Self-appointed help at market.
Hello everybody -
At the market I participate at there is a man that shows up almost every Saturday that volunteers to help without asking me if I am needing any extra help for the day. He gets right behind my sales tables at my booth, makes himself right at home, and then usually talks about inappropriate things or unrelated things while I am trying to say good morning to the people passing by. Yesterday I had to explain to him that I have one day a week to sell the material that I grow and bring to the market - and that I am not there to socialize with him. I also said that during the busiest time of year I could use his help but would let him know before hand through a phone call or email. I have a woman friend that comes with me to the market to sell every week and that is usually all the help I need. I am afraid that my self appointed helper will show up again next weekend as if nothing was said to him - and I couldn't have been any more direct or to the point when I told him if I needed his help I would ask him ahead of time.

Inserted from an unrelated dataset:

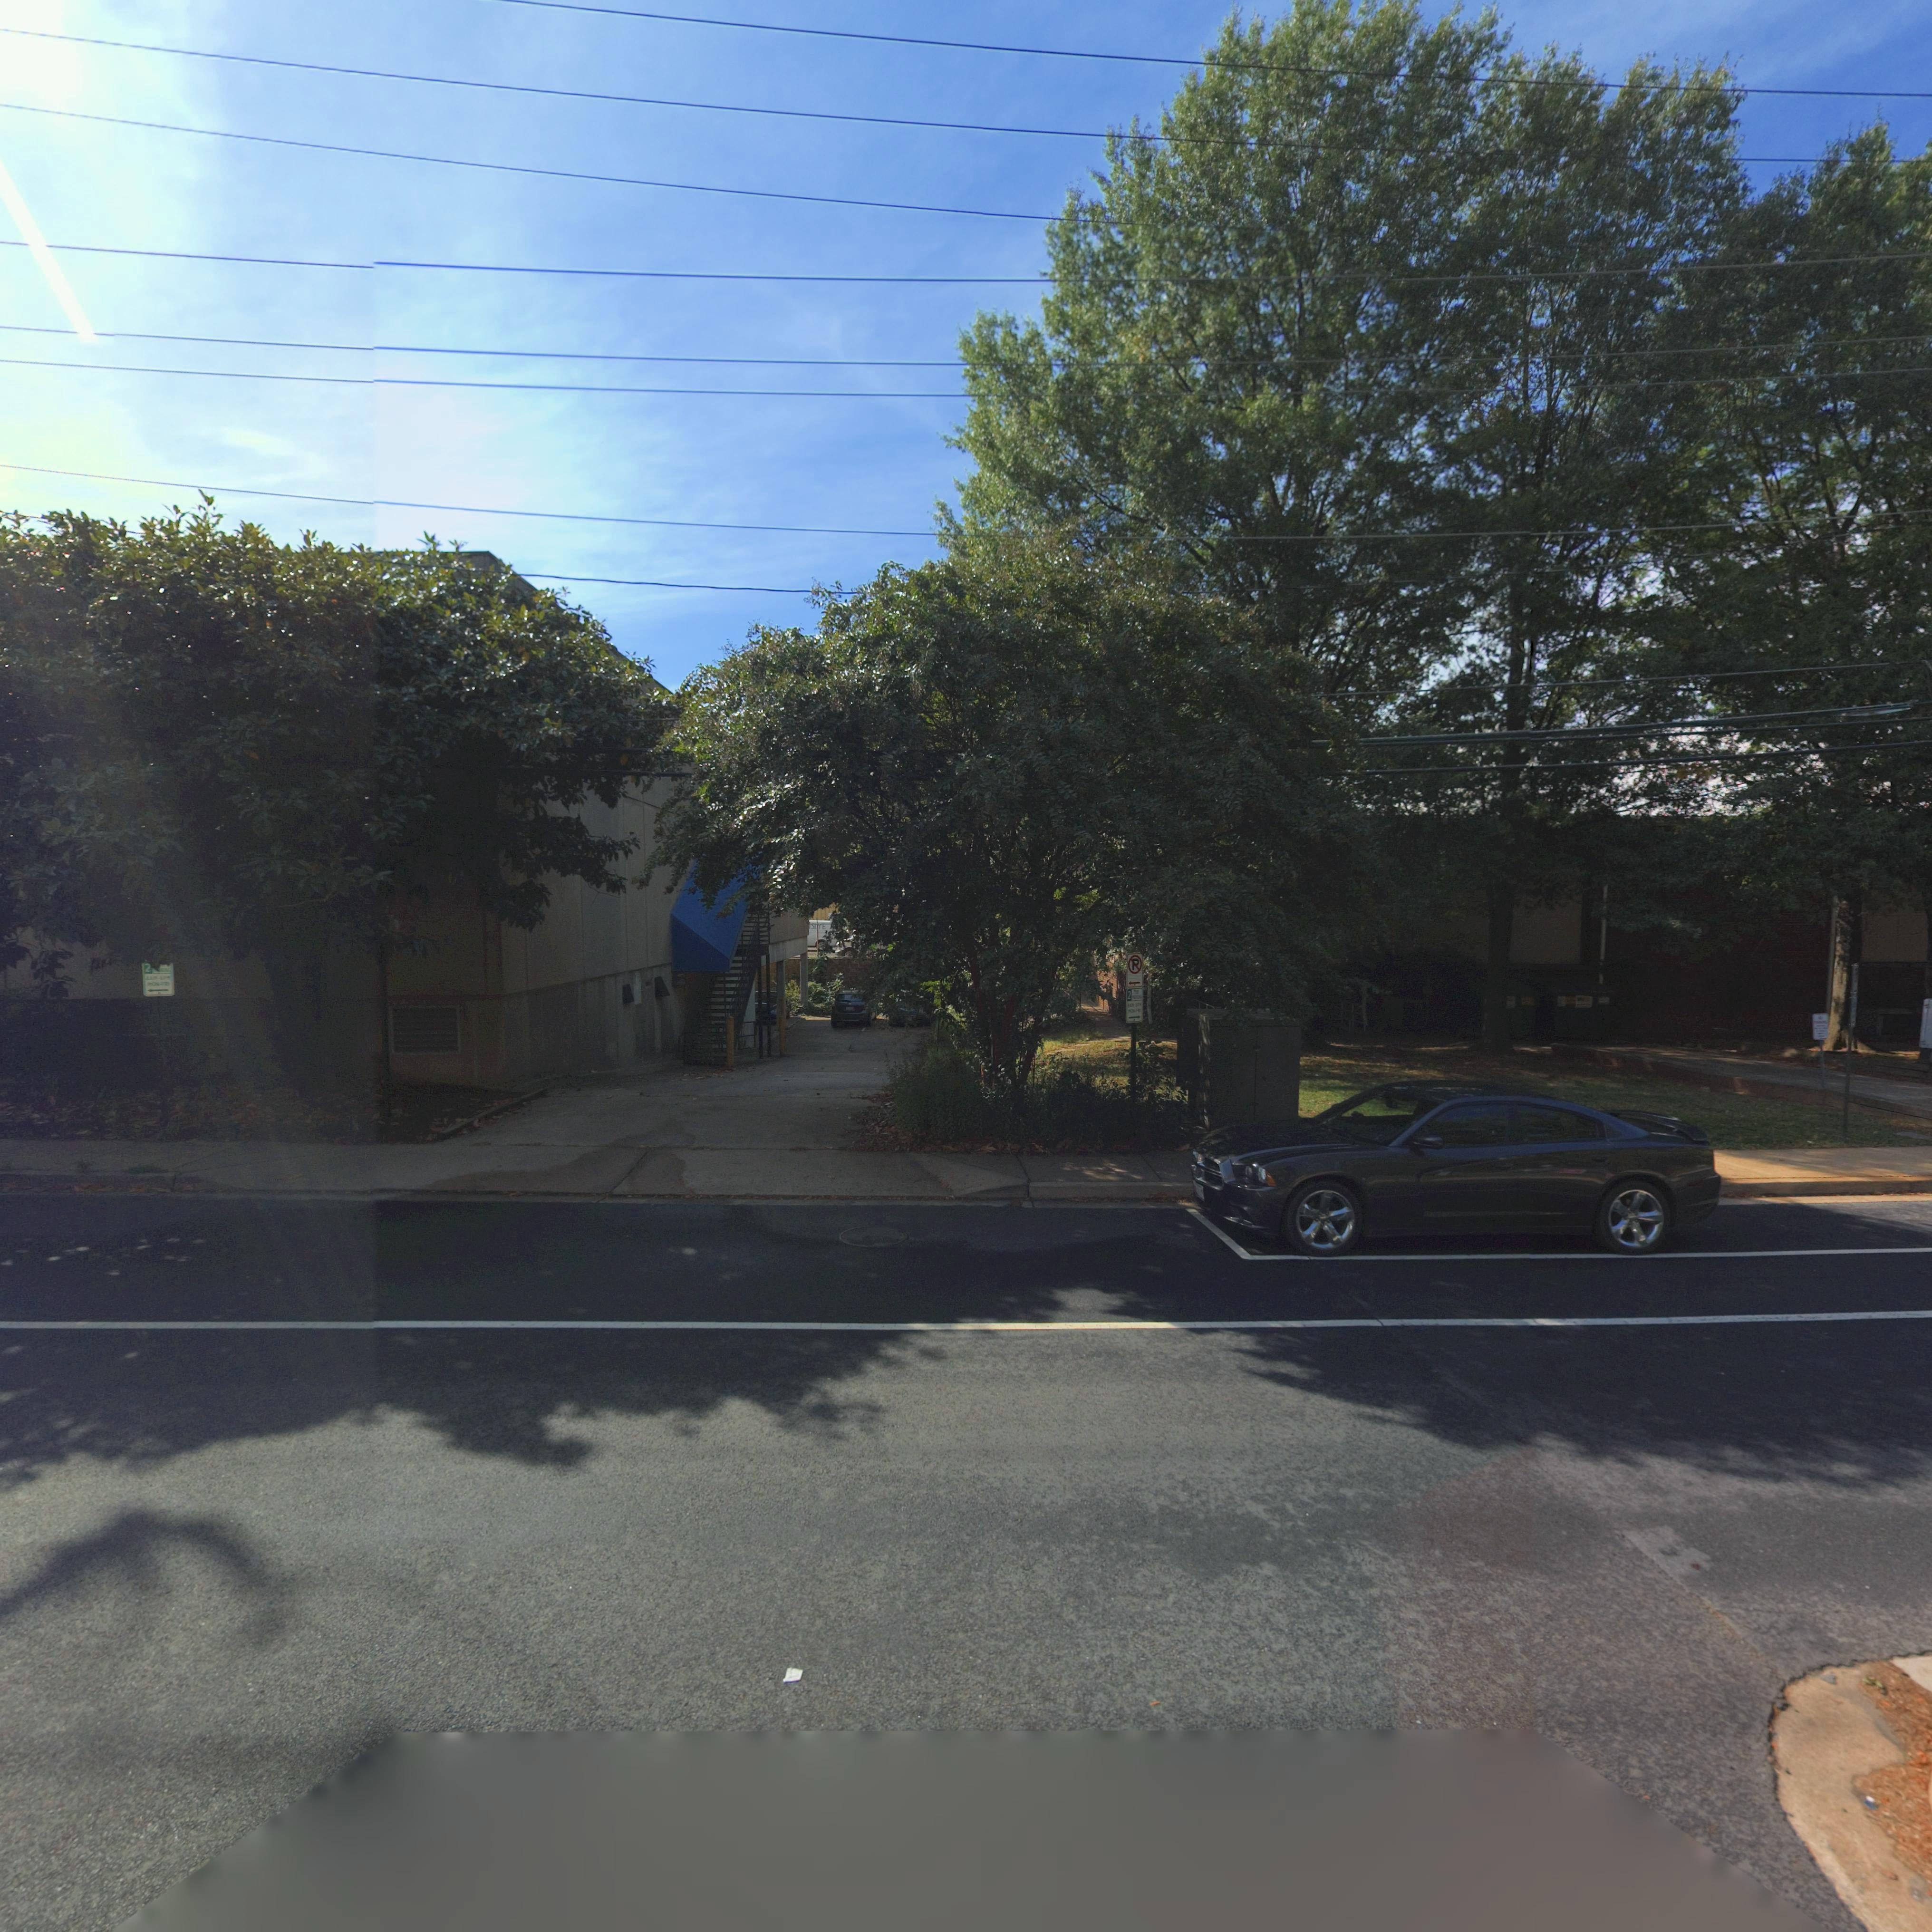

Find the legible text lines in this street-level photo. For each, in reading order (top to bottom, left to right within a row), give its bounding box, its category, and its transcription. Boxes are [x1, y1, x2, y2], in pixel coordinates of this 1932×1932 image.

The Honey Lady at the same market has a woman that shows up every week to volunteer without ever being asked and honestly the 'honey helper' doesn't help much with sales and usually looks like she needs a bath. The honey lady is too nice to tell her volunteer to go away - the Goat Milk Cheese people had a self - appointed helper that they kicked out after a season and now this person hangs around my space and takes pictures of my product - but doesn't buy anything. I am sure there are other vendors at the market that are experiencing the same thing that I am not aware of.
I think these 'helpers' really love the market, they befriend a vendor that they particularly like, and then behave like they are an active part of it. I call them market groupies.
So do I talk with the market manager? Should I make the people in charge of the market aware of what's going on to see if they can do anything about it? The folks that run the market are very easy to work with and accommodating.
What would you do or say to these people who's help just isn't needed?